Sunday, October 24, 2010

Overtime, Bedtime and Building Pyramids


The falling sensation woke me. And so I continued to trudge the slippery road that I’d created for myself.

It was 8pm. I’d left home for work at 4.40am and had arrived home from work at 7.45pm. It was a long hard day. And now I was on their bed, fabricating a version of the three little pigs for Havana and Ilyana. As usual, making it up as I went along, but with the burden of a 15-hour shift weighing down on my creative syanapses.
I’m working at the very furthest reaches of the bay area, on a busy 400-man construction site. My sore joints are pounding away at the job, trying to see the end of the proverbial tunnel.
I get to draw a breath while sitting in the portable. But its hardly restful, listening to the surround-sound ominous din of reversing big rigs and forklifts and wondering if a large piece of machinery was gonna be dropped on me or back up on me and flatten me. But I open the door and the light and fresh dusty air floods in and I return to the drudgery and high pace of my construction existence; along with all the other worker ants crossing paths and standing aside for cranes or moving materials.
My day’s highlight, while at work, remains the same. Thinking of the girls as I left them. Curled up on their predawn beds, newly covered up, innocent and wonderful and peaceful in their dreams. And the job juggernauts forward. Me doing overtime, millions of others with no work to speak of.
I get home and they are already pj’ed and waiting for me. The girls are demanding “coffee shop.” A nightly serialization of my experiences at the local coffee shop, with the local zoo animals that work and hang out there. I don’t have the emotional-creative energy to make up something from scratch and so I opt for a variation on a traditional theme. The three little pigs.
This story was perhaps originally created to justify how those in brick houses survive life’s natural disasters and those of us in trailers or mudhuts will have our badly-built homes swept away. If only we’d had the money to build a brick house then maybe we’d not gotten eaten by a hungry wolf. Work hard, we're lectured, and you'll be safe from roving wolves. At some point the homeowners/renters in the story became pigs, convoluting the moral of the story. Surely, it’d only be natural that the wolf would eat the farm animals? Or maybe pigs made the moralizing more palatable for children.
So there I am, half asleep careening through some made-up version of the 3 pigs’ adventure of being pursued by a hungry endangered species, and I crash into the void of sleep that keeps telling me, you’re on a bed: sneak in a nap, it’s not like you’re driving a car, drift off, drift off. And so I do, dragging the story down in my wake.
A cue to my state of mind weaves its way into the story's plot: the first little piggy builds a house of pillows.
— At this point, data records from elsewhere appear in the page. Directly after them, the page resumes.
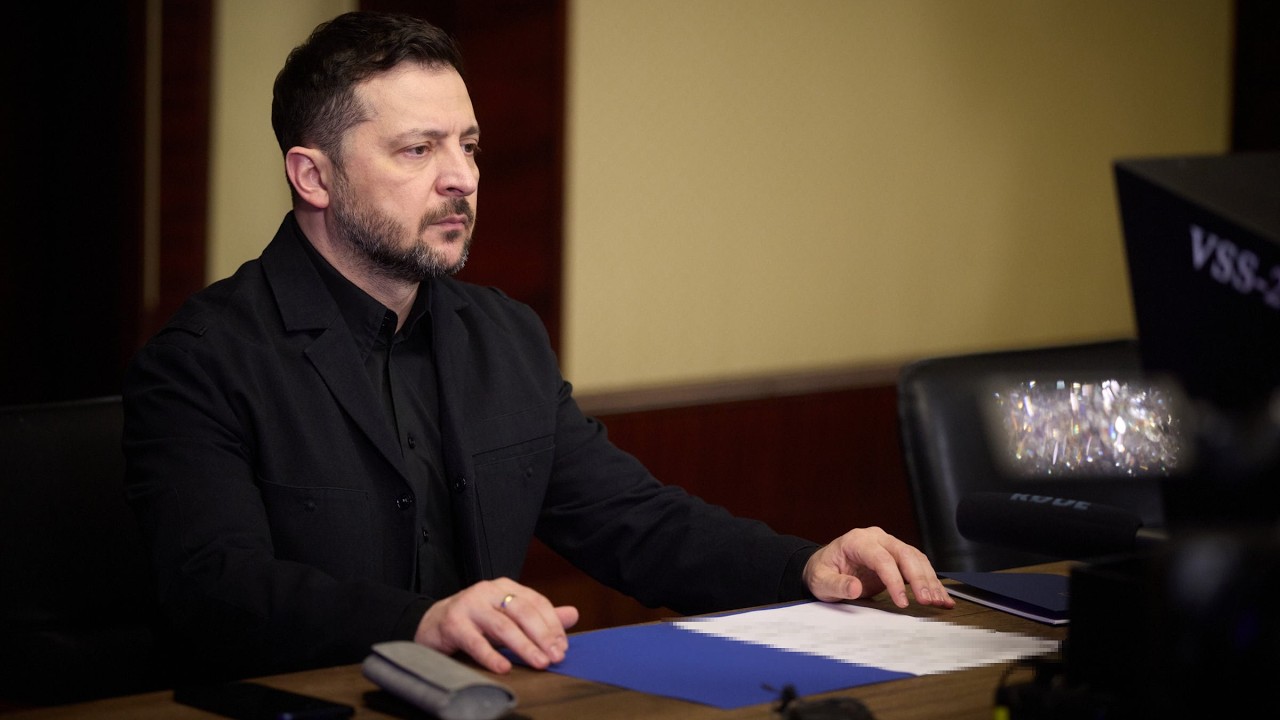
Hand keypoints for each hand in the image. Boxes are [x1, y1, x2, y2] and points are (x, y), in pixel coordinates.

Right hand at [414, 578, 579, 672]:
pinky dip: (490, 655)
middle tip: (555, 656)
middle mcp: (488, 591)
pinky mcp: (453, 623)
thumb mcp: (508, 618)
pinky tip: (503, 668)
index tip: (563, 647)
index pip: (536, 602)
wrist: (432, 624)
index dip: (552, 625)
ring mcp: (469, 605)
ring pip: (502, 626)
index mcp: (505, 587)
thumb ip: (539, 617)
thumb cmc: (475, 622)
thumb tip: (574, 614)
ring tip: (539, 663)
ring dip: (524, 646)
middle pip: (522, 612)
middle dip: (543, 636)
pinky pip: (475, 641)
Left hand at [803, 527, 954, 609]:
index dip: (894, 579)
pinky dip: (930, 581)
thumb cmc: (822, 572)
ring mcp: (889, 546)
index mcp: (857, 541)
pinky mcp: (897, 558)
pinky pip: (918, 566)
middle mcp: (876, 539)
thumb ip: (836, 585)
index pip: (881, 558)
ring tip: (940, 602)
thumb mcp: (820, 581)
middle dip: (919, 578)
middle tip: (928, 601)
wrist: (824, 567)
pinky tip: (941, 596)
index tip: (902, 601)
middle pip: (904, 554)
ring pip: (916, 559)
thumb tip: (854, 587)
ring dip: (930, 581)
The next pig, as I wrestle to get back my audience’s attention, builds a house of legos and then the third, a house of Barbie dolls. “A Barbie house?” repeats Havana, sharing a half-disgusted, half-amused look with her younger sister.
Then, in exhaustion, the story hiccups and I begin by trying to end a sentence which I cannot for sure remember how I started. I am aware that I am talking nonsense but assume the girls may not be distinguish between the funny creative nonsense and the plainer, simpler type.
At the end, I close the non-existent bedtime story book, exhale and rise up to sit on the side of the bed. As I reach the door for the final farewell, Havana enjoys the moment: "Daddy, there’s no farmer in the three little pigs" she explains. Evidently a farmer wondered into the story. Despite this happening in recent minutes, I have no recollection of having referenced a farmer. Although it sounds credible.
“Well the farmer was working overtime girls, he’s in everyone’s story tonight, all over Oakland. But now we should let him sleep too.”
Every moment of overtime at work, is time less with the girls.
Even with all this society's evidence of prosperity, in the end, we’re all still out there building pyramids for the pyramid owners. And in a society driven by the priorities of the pyramid owners, time with our families is hardly of importance.